4 thoughts on “The Plight of Internationally Educated Nurses in Canada

  1. I am a Registered Nurse back home in Philippines and currently living here in New Brunswick,Canada for over two years now and still pursuing my Nursing profession here but it tooked me a long process in order for me to win what I’m aiming for. Spent lots of $ to get through this process. I’ve got my NNAS done and their assessment was lots of competency gaps. After getting my assessment, I applied as RN to CNO which is my regulatory board coz the English exam was waived as compared to the other regulatory board. Also, I was advised to do the exam in Toronto under touchstone or to do the bridging class to meet my competency gaps.

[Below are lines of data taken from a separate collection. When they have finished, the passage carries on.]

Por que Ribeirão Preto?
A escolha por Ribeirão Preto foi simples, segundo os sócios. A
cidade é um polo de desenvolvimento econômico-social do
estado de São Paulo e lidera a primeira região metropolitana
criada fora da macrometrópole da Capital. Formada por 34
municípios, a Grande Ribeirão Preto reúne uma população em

Apparently, COVID-19 hits us and everything slowed down. I was waiting for available schedule from Touchstone for couple of months or even closed to a year now to get my exam done but all schools are closed and can’t get it done. Whilst everything slowed down i realized to add LPN assessment to NNAS and told them I am willing to pay for the additional over 200$ fee for the assessment since they have all my files with them but not willing to pay the 650$ to start a new assessment since we are encountering this pandemic but they’ve told me that I have to start another new application which cost 650USD$ again. It’s just difficult to be a nurse here in Canada and dont know what to do coz there are lots of hindrances in order for everthing to be in placed which is to be a Registered Nurse. Tons of IEN’s in Canada are stucked and can’t do their profession because of the process.. Some switched their pathways or even their jobs and didn’t continue pursuing it. I just hope that they can addressed the shortages of Nurses but we can’t join the workforce due to the hindrances. Colleagues are shouting and cying for help but what can we do, we are nothing. Why can’t we just be like United States process? For as long as IEN’s can passed the NCLEX exam they are recognized as Registered Nurse and can join the workforce and addressed the shortages. 🤦‍♀️🤷‍♀️

  2. Good post. In Britain, there’s a serious shortage of nurses, the National Health Service is dependent on nurses who’ve trained in other countries, and Britain’s making it as difficult as possible for them to stay. It’s insane.